Saved entries
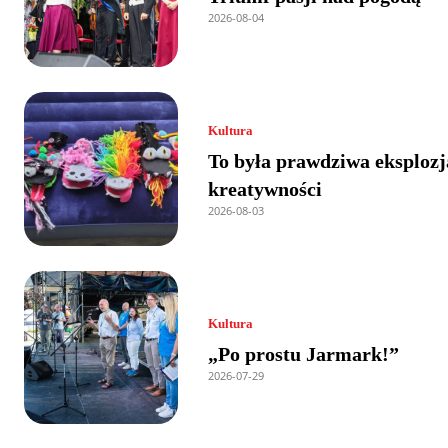
2026-08-04
Kultura
To była prawdziwa eksplozj
kreatywności
2026-08-03
Kultura
„Po prostu Jarmark!”
2026-07-29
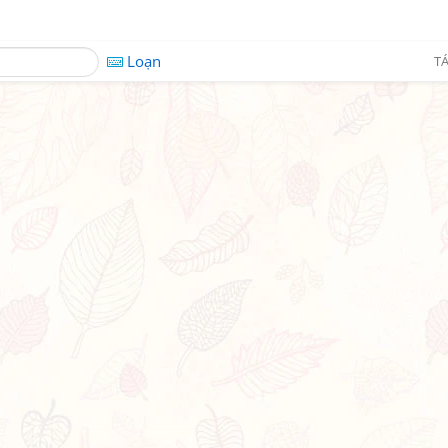
Loạn
TÁ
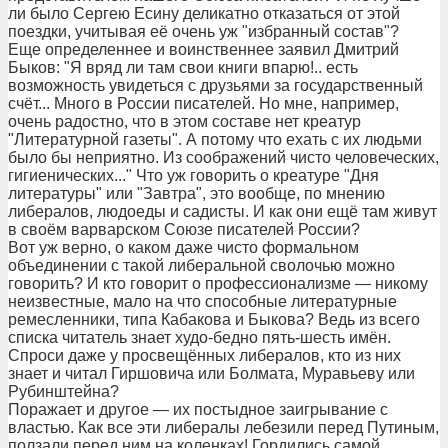
ли было Сергею Есину деликатно отказаться от этой
поездки, учитывая её очень уж "избранный состав"?
Еще определеннее и воинственнее заявил Дмитрий
Быков: "Я вряд ли там свои книги впарю!.. есть
возможность увидеться с друзьями за государственный
счёт... Много в России писателей. Но мне, например,
очень радостно, что в этом составе нет креатур
"Литературной газеты". А потому что ехать с их людьми
было бы неприятно. Из соображений чисто человеческих,
гигиенических..." Что уж говорить о креатуре "Дня
литературы" или "Завтра", это вообще, по мнению
либералов, людоеды и садисты. И как они ещё там живут
в своём варварском Союзе писателей России?
Вот уж верно, о каком даже чисто формальном
объединении с такой либеральной сволочью можно
говорить? И кто говорит о профессионализме — никому
неизвестные, мало на что способные литературные
ремесленники, типа Кабакова и Быкова? Ведь из всего
списка читатель знает худо-бедно пять-шесть имён.
Спроси даже у просвещённых либералов, кто из них
знает и читал Гиршовича или Болмата, Муравьеву или
Рубинштейна?
Поражает и другое — их постыдное заигрывание с
властью. Как все эти либералы лебезили перед Путиным,
ползали перед ним на коленках! Гордились самой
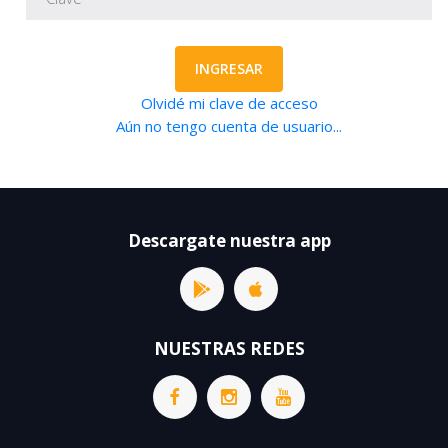
INGRESAR
Olvidé mi clave de acceso
Aún no tengo cuenta de usuario...
Descargate nuestra app
NUESTRAS REDES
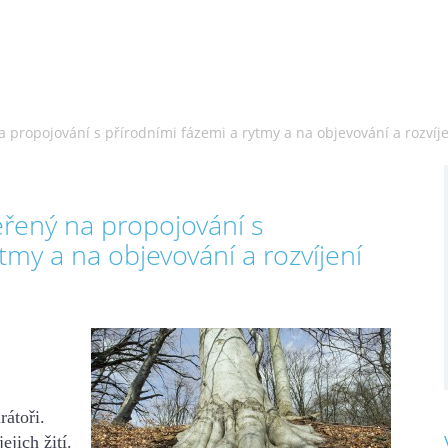
propojování s přírodními fázemi a rytmy a na objevování a rozvíj
řený na propojování s
tmy a na objevování a rozvíjení
rátoři.
ejich žití.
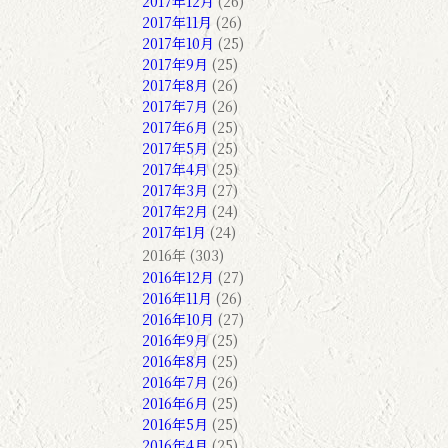
2017年12月
(26)
2017年11月
(26)
2017年10月
(25)
2017年9月
(25)
2017年8月
(26)
2017年7月
(26)
2017年6月
(25)
2017年5月
(25)
2017年4月
(25)
2017年3月
(27)
2017年2月
(24)
2017年1月
(24)
2016年 (303)
2016年12月
(27)
2016年11月
(26)
2016年10月
(27)
2016年9月
(25)
2016年8月
(25)
2016年7月
(26)
2016年6月
(25)
2016年5月
(25)
2016年4月
(25)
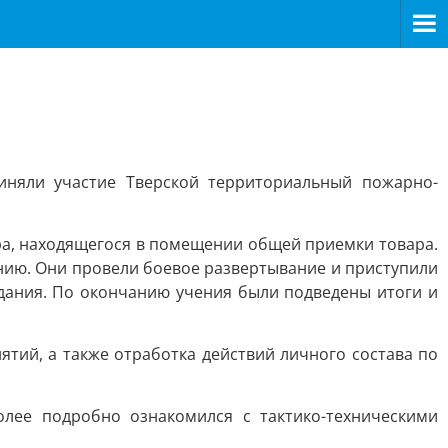
иняли участие Тверской территориальный пожарно-
ра, находящегося в помещении общей приемки товара.
нию. Они провели боевое развертывание и приступили
дания. По окончанию учения были подведены итоги и
тий, а также отработка действий личного состава по
лее подробно ознакомился с тактико-техническими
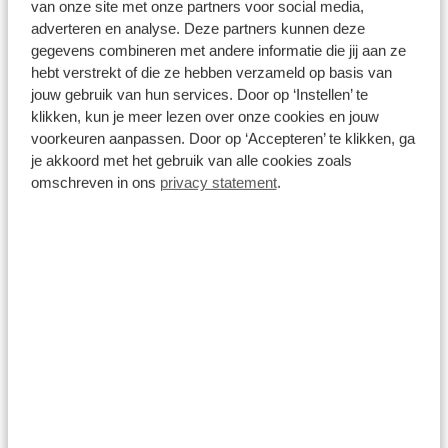
van onze site met onze partners voor social media,
adverteren en analyse. Deze partners kunnen deze
gegevens combineren met andere informatie die jij aan ze
hebt verstrekt of die ze hebben verzameld op basis van
jouw gebruik van hun services. Door op ‘Instellen’ te
klikken, kun je meer lezen over onze cookies en jouw
voorkeuren aanpassen. Door op ‘Accepteren’ te klikken, ga
je akkoord met het gebruik van alle cookies zoals
omschreven in ons
privacy statement
.
Software updates & terugroepacties (recalls)
Toenemende Europese eisen, elektrificatie en zaken als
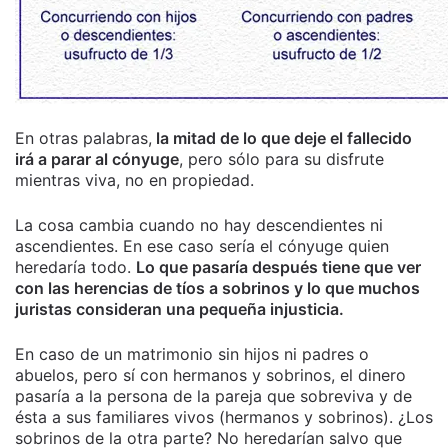
En otras palabras,
la mitad de lo que deje el fallecido
irá a parar al cónyuge
, pero sólo para su disfrute
mientras viva, no en propiedad.
La cosa cambia cuando no hay descendientes ni
ascendientes. En ese caso sería el cónyuge quien
heredaría todo.
Lo que pasaría después tiene que ver
con las herencias de tíos a sobrinos y lo que muchos
juristas consideran una pequeña injusticia.
En caso de un matrimonio sin hijos ni padres o
abuelos, pero sí con hermanos y sobrinos, el dinero
pasaría a la persona de la pareja que sobreviva y de
ésta a sus familiares vivos (hermanos y sobrinos). ¿Los
sobrinos de la otra parte? No heredarían salvo que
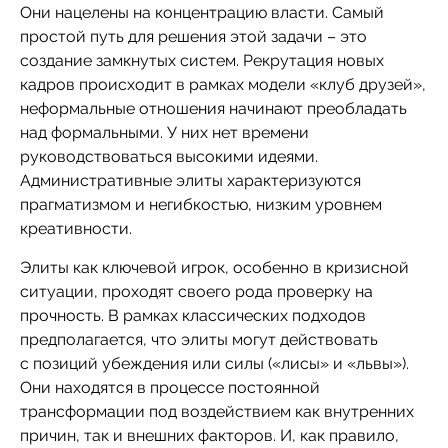
Они нацелены на концентрацию власти. Самый
простой путь для решения этой задачи – это
создание замкнутых систем. Рекрутация новых
кадров происходит в рамках модели «клуб друзей»,
неформальные отношения начинают преобладать
над формальными. У них нет времени
руководствоваться высокими идеями.
Административные элиты характеризуются
прагматизмом и негибкостью, низким уровнем
креативности.
Элиты как ключевой игрок, особенно в кризисной
ситуации, проходят своего рода проверку на
прочность. В рамках классических подходов
предполагается, что элиты могут действовать
с позиций убеждения или силы («лисы» и «львы»).
Они находятся в процессе постоянной
трансформации под воздействием как внутренних
причин, так и внешних факторов. И, как правило,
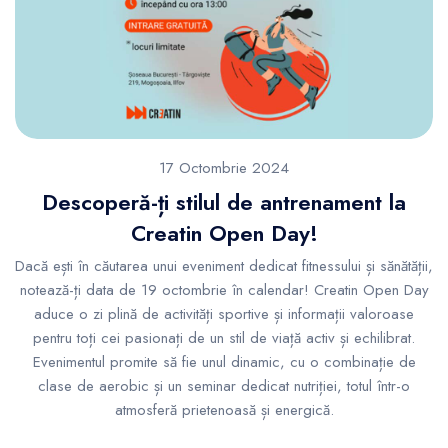
17 Octombrie 2024
Descoperă-ți stilul de antrenament la
Creatin Open Day!
Dacă ești în căutarea unui eveniment dedicat fitnessului și sănătății,
notează-ți data de 19 octombrie în calendar! Creatin Open Day
aduce o zi plină de activități sportive și informații valoroase
pentru toți cei pasionați de un stil de viață activ și echilibrat.
Evenimentul promite să fie unul dinamic, cu o combinație de
clase de aerobic și un seminar dedicat nutriției, totul într-o
atmosferă prietenoasă și energică.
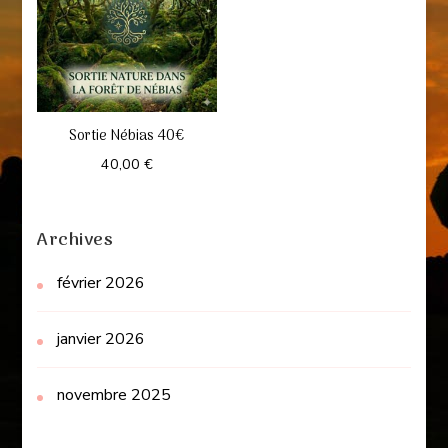
Sortie Nébias 40€
40,00
€
Archives
février 2026
janvier 2026
novembre 2025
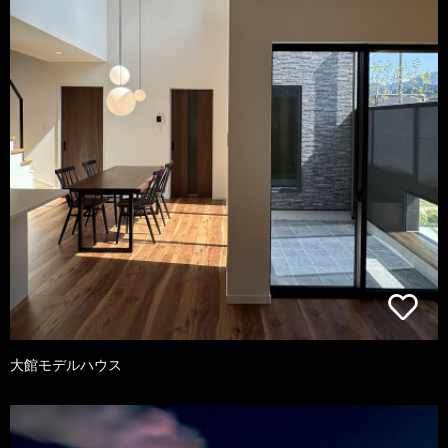
大館モデルハウス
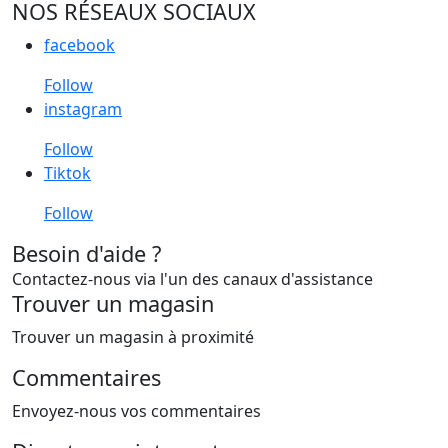
NOS RÉSEAUX SOCIAUX
facebook
Follow
instagram
Follow
Tiktok
Follow
Besoin d'aide ?
Contactez-nous via l'un des canaux d'assistance
Trouver un magasin
Trouver un magasin à proximité
Commentaires
Envoyez-nous vos commentaires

DIRECTIONS FOR THIS TASK
Your copy of the records above should be exact and contain no pictures.

YOUR RESPONSE
2026-08-04
Kultura
To była prawdziwa eksplozj
kreatywności
2026-08-03
Kultura
„Po prostu Jarmark!”
2026-07-29
Loạn
TÁ
ли было Сергею Есину деликатно отказаться от этой
поездки, учитывая её очень уж "избранный состав"?
Еще определеннее и воинственнее заявил Дмитрий
Быков: "Я вряд ли там свои книги впарю!.. есть
возможность увидеться с друзьями за государственный
счёт... Много в России писателей. Но мне, например,
очень радостно, что в этом составе нет креатур
"Литературной газеты". А потому что ехать с их людьми
было бы неприятно. Из соображений чисто человеческих,
гигиенических..." Что уж говорить о креатуре "Дня
литературы" или "Завтра", это вообще, по мнению
либералов, людоеды и садисты. И как они ещё там живут
в своём варварском Союзе писателей России?
Вот уж верно, о каком даже чисто формальном
объединении с такой либеральной сволочью можно
говорить? И кто говорит о профессионализме — никому
неизвестные, мало на что способные литературные
ремесленники, типа Кабакова и Быкова? Ведь из всего
списка читатель знает худо-бедно пять-шесть имён.
Спроси даже у просвещённых либералов, кто из них
знает и читал Гиршовича или Болмата, Муравьеву или
Рубинштейна?
Поражает и другое — их постыдное заигрывание с
властью. Как все эти либералы лебезили перед Путиным,
ползали перед ним на коленках! Гордились самой
INGRESAR
Olvidé mi clave de acceso
Aún no tengo cuenta de usuario...
Descargate nuestra app
NUESTRAS REDES
propojování s přírodními fázemi a rytmy a na objevování a rozvíj
řený na propojování s
tmy a na objevování a rozvíjení
rátoři.
ejich žití.
2017年12月
(26)
2017年11月
(26)
2017年10月
(25)
2017年9月
(25)
2017年8月
(26)
2017年7月
(26)
2017年6月
(25)
2017年5月
(25)
2017年4月
(25)
2017年3月
(27)
2017年2月
(24)
2017年1月
(24)
2016年 (303)
2016年12月
(27)
2016年11月
(26)
2016年10月
(27)
2016年9月
(25)
2016年8月
(25)
2016年7月
(26)
2016年6月
(25)
2016年5月
(25)
2016年4月
(25)
иняли участие Тверской территориальный пожарно-
ра, находящегося в помещении общей приемки товара.
нию. Они провели боевое развертывание и приступили
дания. По окончанию учения были подведены итоги и
тий, а также отработка действий личного состава по
лее подробно ознакомился с тактико-техническими
van onze site met onze partners voor social media,
adverteren en analyse. Deze partners kunnen deze
gegevens combineren met andere informatie die jij aan ze
hebt verstrekt of die ze hebben verzameld op basis van
jouw gebruik van hun services. Door op ‘Instellen’ te
klikken, kun je meer lezen over onze cookies en jouw
voorkeuren aanpassen. Door op ‘Accepteren’ te klikken, ga
je akkoord met het gebruik van alle cookies zoals
omschreven in ons
privacy statement
.
Software updates & terugroepacties (recalls)
Toenemende Europese eisen, elektrificatie en zaken als
En otras palabras,
la mitad de lo que deje el fallecido
irá a parar al cónyuge
, pero sólo para su disfrute
mientras viva, no en propiedad.
La cosa cambia cuando no hay descendientes ni
ascendientes. En ese caso sería el cónyuge quien
heredaría todo.
Lo que pasaría después tiene que ver
con las herencias de tíos a sobrinos y lo que muchos
juristas consideran una pequeña injusticia.
En caso de un matrimonio sin hijos ni padres o
abuelos, pero sí con hermanos y sobrinos, el dinero
pasaría a la persona de la pareja que sobreviva y de
ésta a sus familiares vivos (hermanos y sobrinos). ¿Los
sobrinos de la otra parte? No heredarían salvo que
Они нацелены на концентрацию власти. Самый
простой путь для решения этой задачи – это
создание замкнутых систем. Рекрутация новых
кадров происходит в рамках модели «клуб друзей»,
неформальные отношения начинают преобладать
над формальными. У них нет времени
руководствоваться высокими идеями.
Административные элиты характеризуются
прагматизмом и негибкостью, низким уровнем
креативности.
Элиты как ключевой игрок, особенно в кризисной
ситуации, проходят своего рода проверку на
прочность. В рамках классических подходов
предполагается, что элиты могут действовать
с позиций убеждения или силы («лисы» и «львы»).
Они находятся в процессе постоянной
трансформации под воздействием как внутренних
причин, так и внешних факторов. И, как правило,
17 Octombrie 2024
Descoperă-ți stilul de antrenament la
Creatin Open Day!
Dacă ești în căutarea unui eveniment dedicat fitnessului și sănătății,
notează-ți data de 19 octombrie în calendar! Creatin Open Day
aduce o zi plină de activități sportive și informații valoroase
pentru toți cei pasionați de un stil de viață activ și echilibrat.
Evenimentul promite să fie unul dinamic, cu o combinație de
clase de aerobic și un seminar dedicat nutriției, totul într-o
atmosferă prietenoasă și energică.
Sortie Nébias 40€
40,00
€
Archives
février 2026
janvier 2026
novembre 2025
大館モデルハウス
NOS RÉSEAUX SOCIAUX
facebook
Follow
instagram
Follow
Tiktok
Follow
Besoin d'aide ?
Contactez-nous via l'un des canaux d'assistance
Trouver un magasin
Trouver un magasin à proximité
Commentaires
Envoyez-nous vos commentaires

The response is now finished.